Nós não podemos mentir nos livros, nem podemos mentir em nenhuma das coisas que fazemos. E talvez este seja o único bem que nos veio da guerra. Não mentir e não tolerar que os outros mintam a nós” (p. 68)
Outro ensaio que chama atenção por conta da opinião da escritora sobre literatura chama-se “Meu Ofício”, neste, escrito em 1949, também em Turim, a escritora comenta sobre o ato da escrita de um jeito que pode funcionar como dicas para um escritor:
“Quando alguém escreve um conto, deve pôr dentro dele o melhor que possui e que viu, o melhor que recolheu da vida. E os detalhes se consomem e estragam quando os levamos conosco sem usá-los por muito tempo.” (p 80)
“Porque este ofício [ser escritora] nunca é um consolo ou uma distração.

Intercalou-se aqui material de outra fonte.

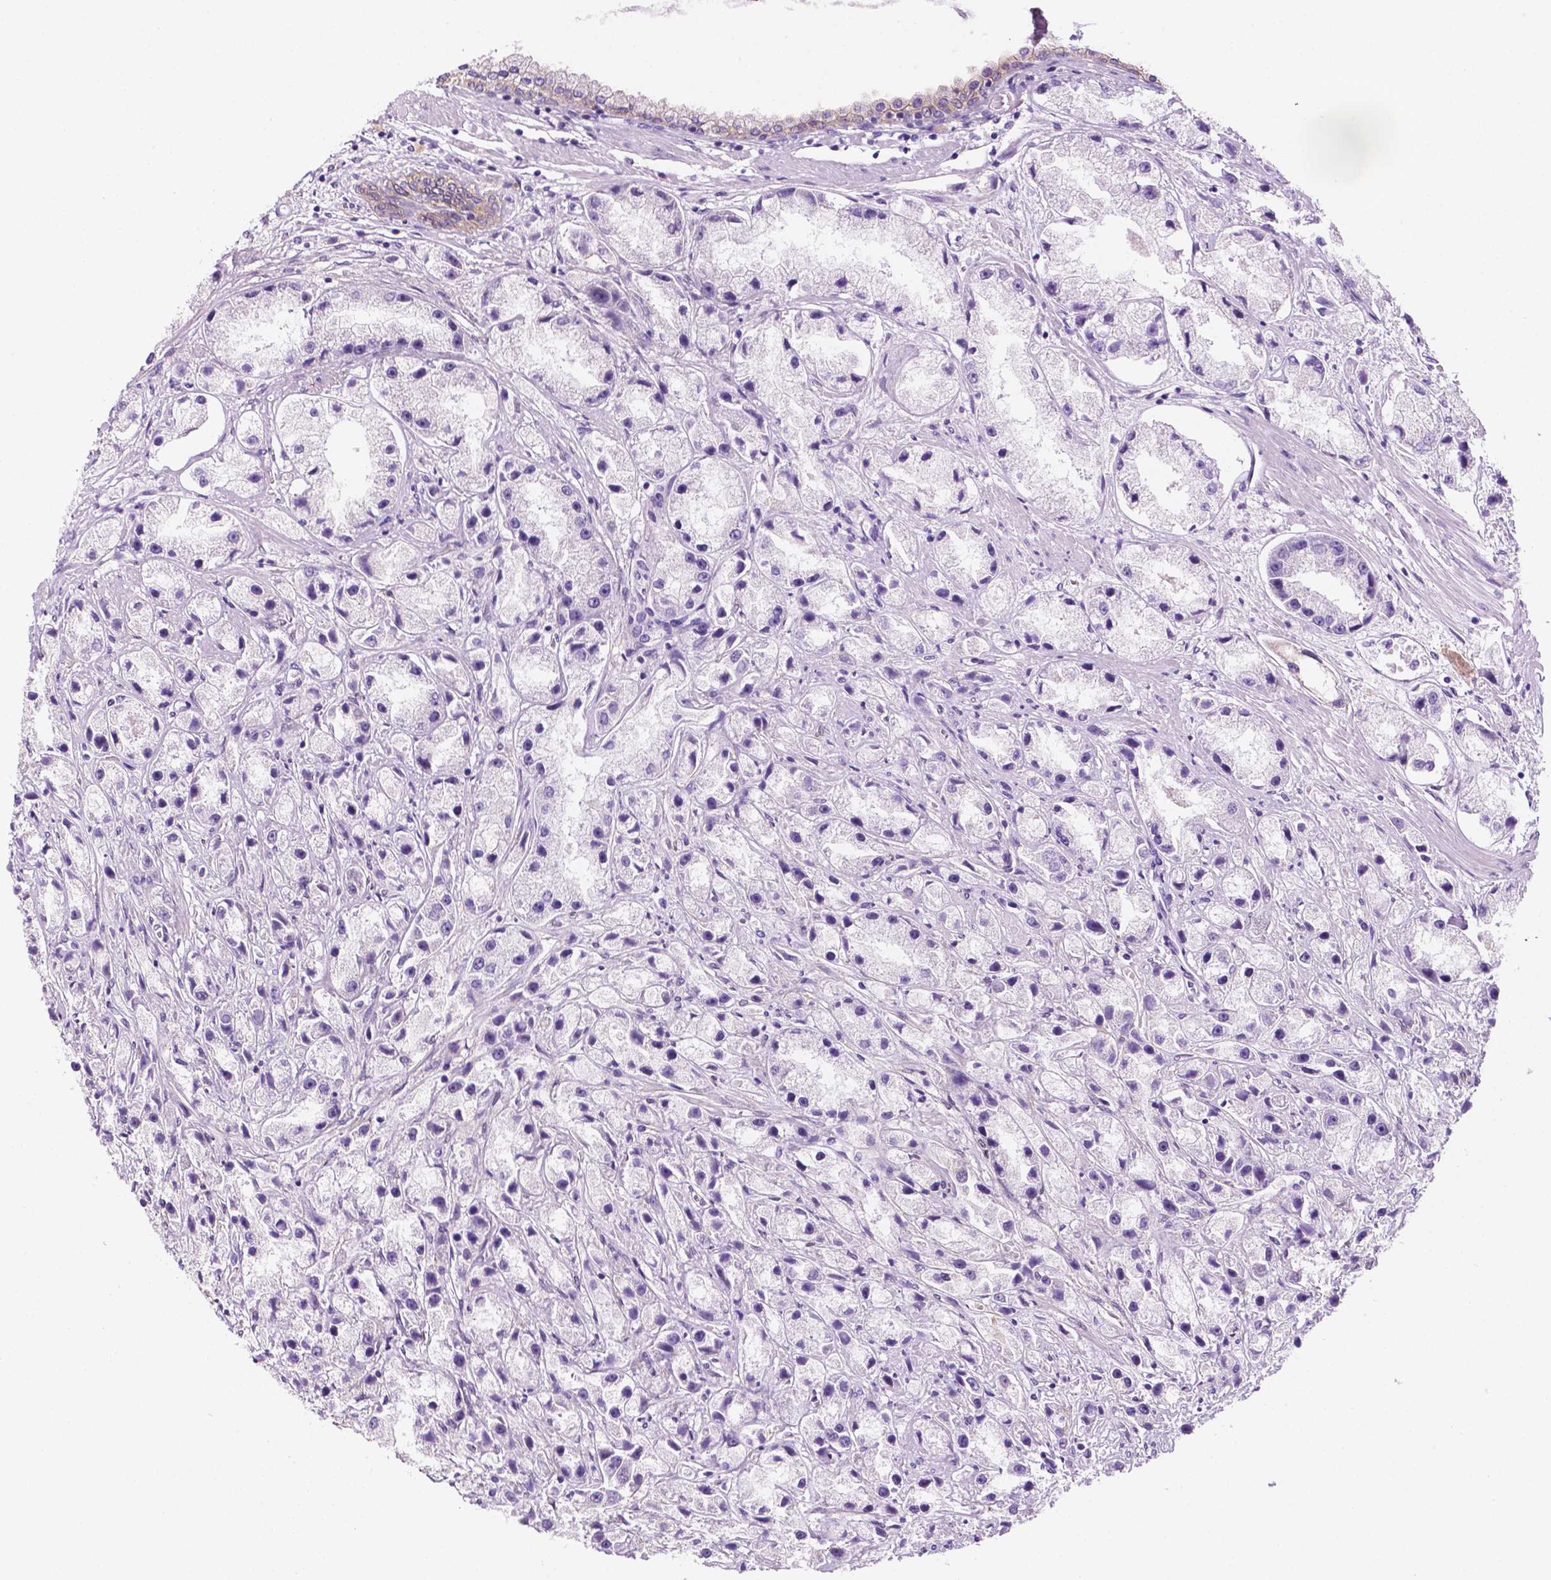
{"staining": {"intensity": "weak", "quantity": "<25%", "location": "cytoplasmic/membranous"}, "tissue": "prostate cancer", "cell_type": "Tumor cells", "image_type": "cancer", "snomed": [{"axis": "morphology", "description": "Adenocarcinoma, High grade"}, {"axis": "topography", "description": "Prostate"}], "caption": "An immunohistochemistry (IHC) histopathology image of prostate high-grade adenocarcinoma is shown. There is no staining in tumor cells of prostate high-grade adenocarcinoma. (DAB immunohistochemistry (IHC) visualized using brightfield microscopy, high magnification).", "gene": "PPL", "patient": {"sex": "male", "age": 67}}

Não é uma companhia. Este ofício é um senhor, um senhor capaz de chicotear-nos até sangrar; um senhor que grita e condena. Devemos engolir a saliva e as lágrimas e apertar os dentes e enxugar o sangue de nossas feridas e servi-lo. ” (p. 88)
“Quando escrevo algo, frequentemente penso que aquilo é muito importante e que eu sou uma grande escritora. Acho que acontece com todos. Mas há um cantinho de minha alma onde sempre sei muito bem o que eu sou, isto é, uma pequena, pequena escritora.” (p. 89)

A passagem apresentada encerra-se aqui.